Copy out each line of the records that contains the string "collection". Case counts, so treat capital and lowercase letters as different.

* * * * * * *

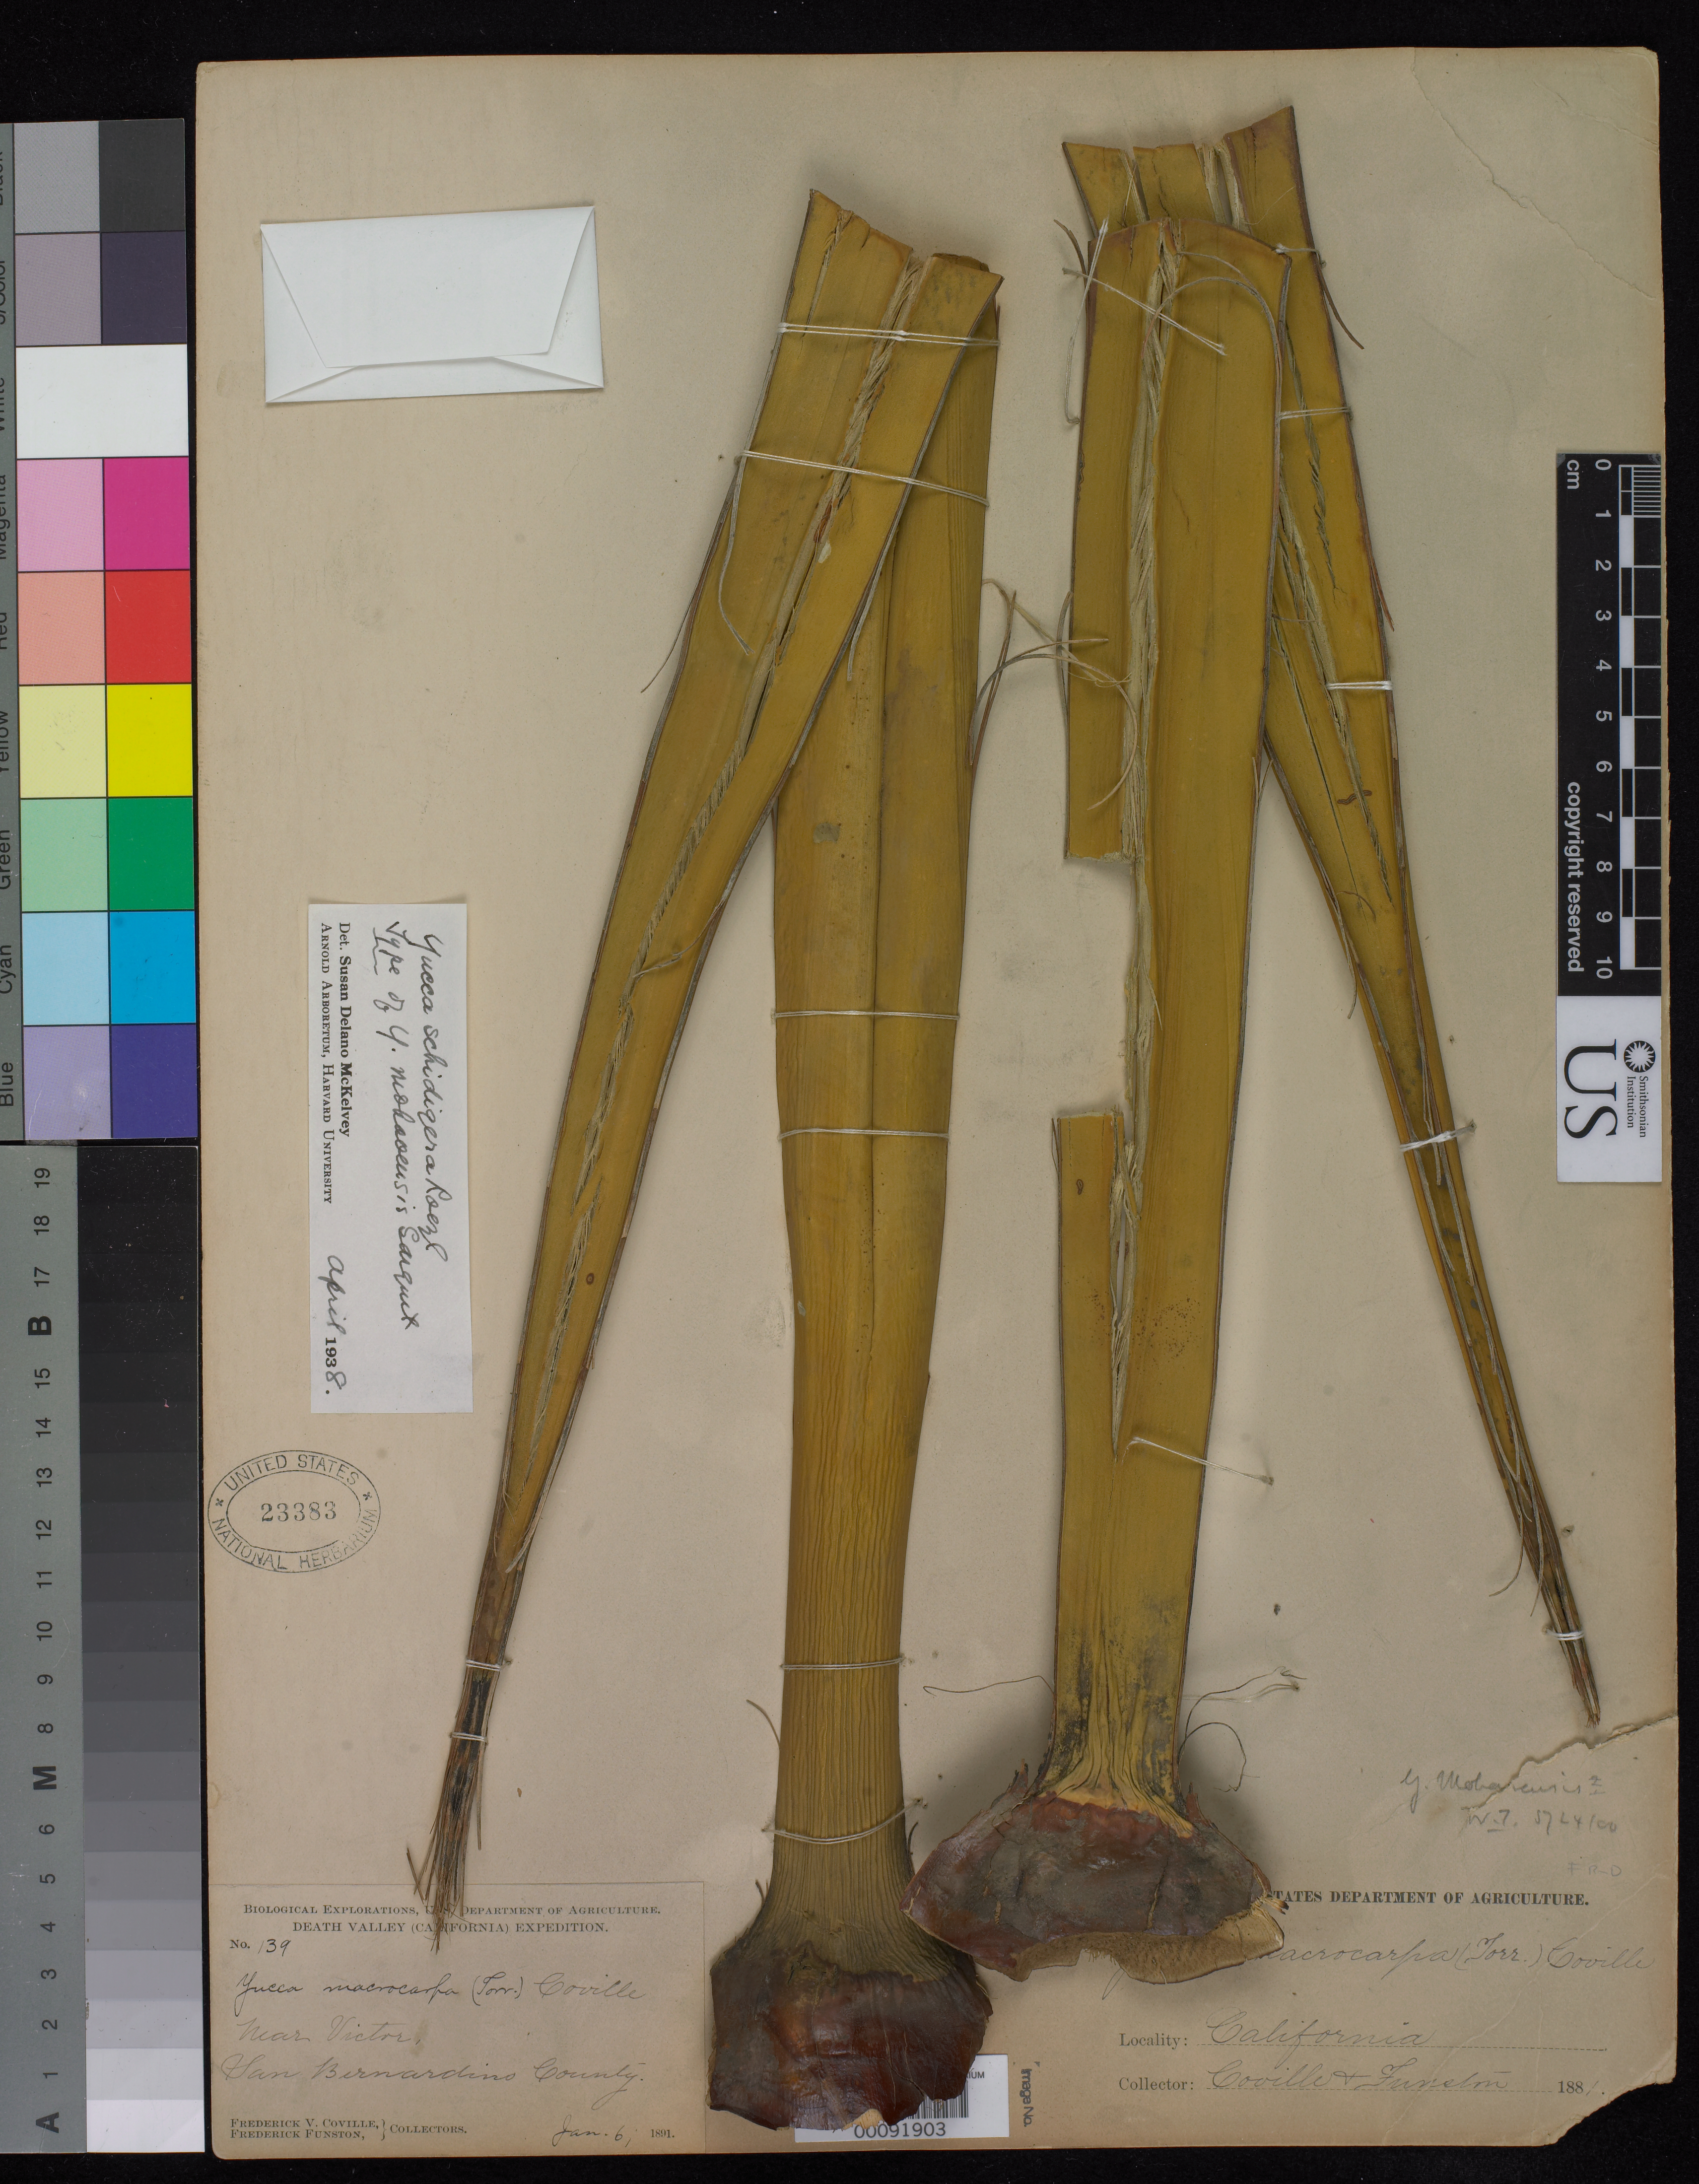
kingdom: Plantae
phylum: Tracheophyta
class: Liliopsida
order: Asparagales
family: Asparagaceae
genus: Yucca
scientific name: Yucca mohavensis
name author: Coville ex Sarg.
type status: Type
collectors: F. V. Coville & F. Funston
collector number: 139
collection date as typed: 06 Jan 1891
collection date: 1891-01-06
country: United States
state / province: California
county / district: San Bernardino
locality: Near Victor.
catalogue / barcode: US 23383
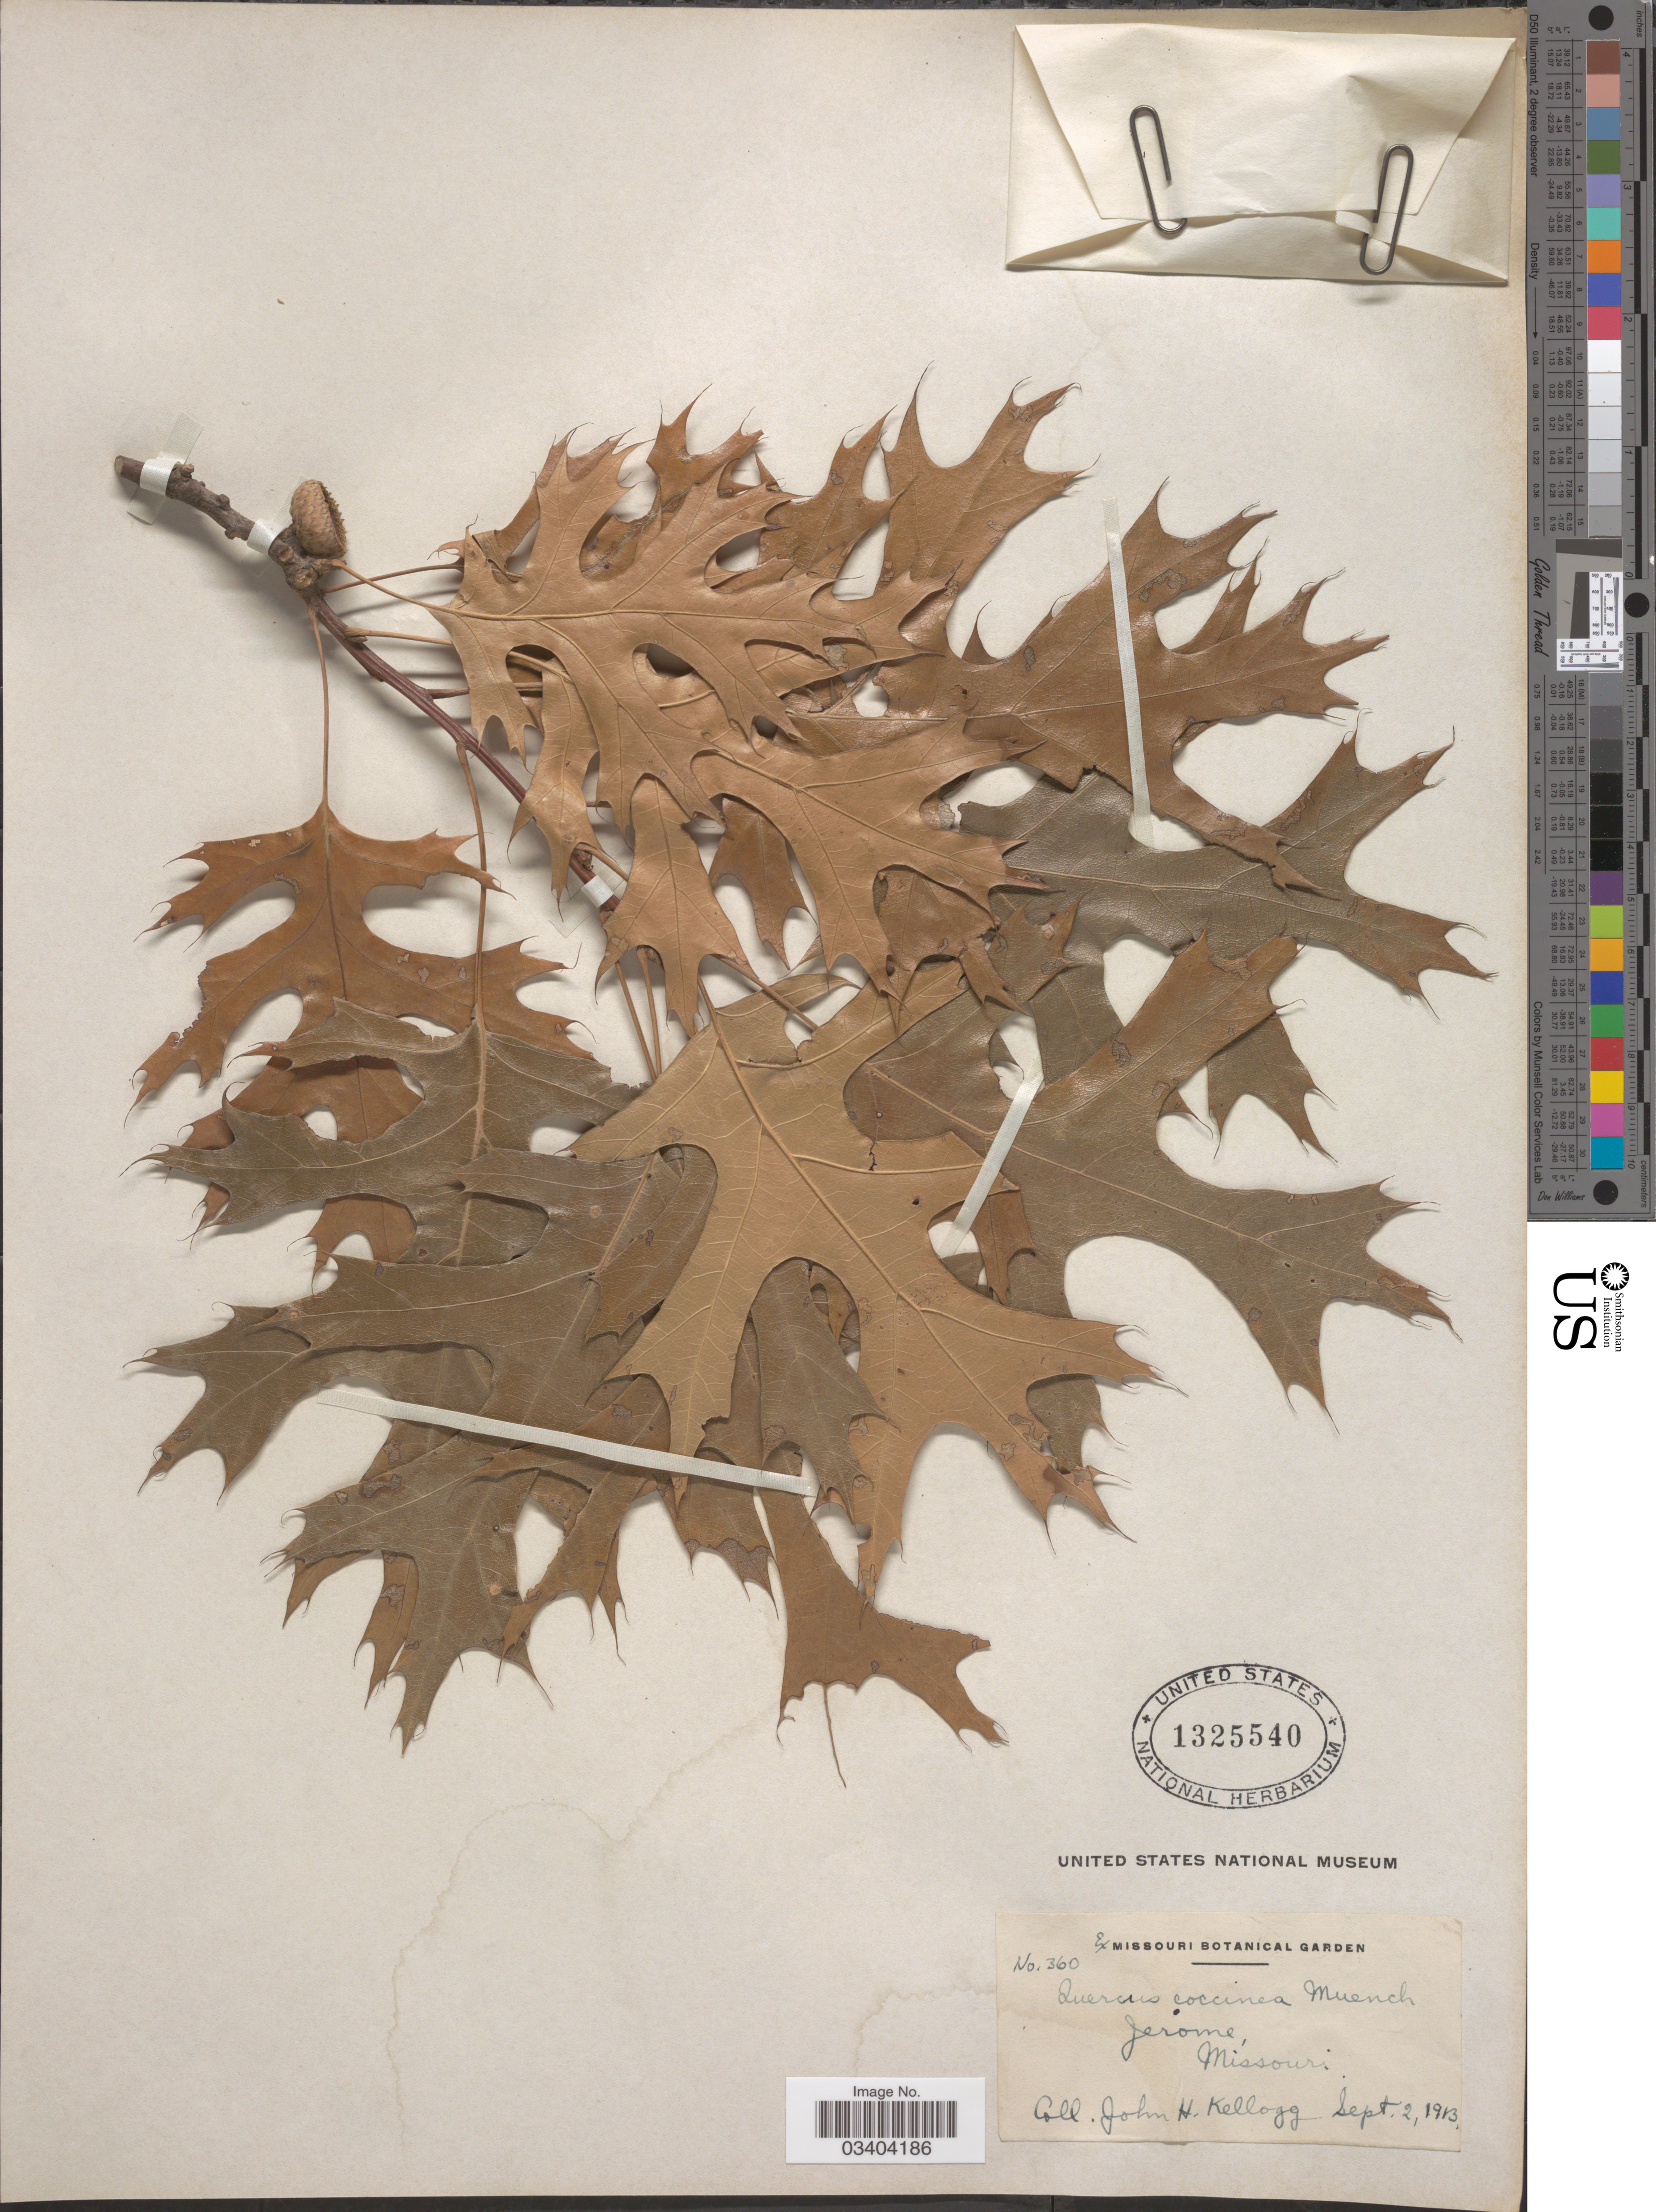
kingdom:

* * * * * * *

**Solved exercise**:
collection date as typed: 06 Jan 1891
collection date: 1891-01-06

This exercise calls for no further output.